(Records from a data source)
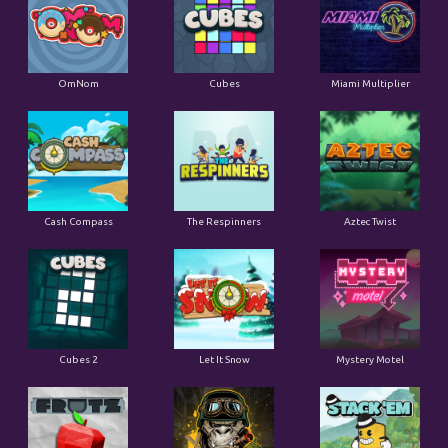
OmNom
Cubes
Miami Multiplier
Cash Compass
The Respinners
Aztec Twist
Cubes 2
Let It Snow
Mystery Motel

Assignment. Write out every line of the listing above word for word, leaving out the picture.

Your response.
OmNom
Cubes
Miami Multiplier
Cash Compass
The Respinners
Aztec Twist
Cubes 2
Let It Snow
Mystery Motel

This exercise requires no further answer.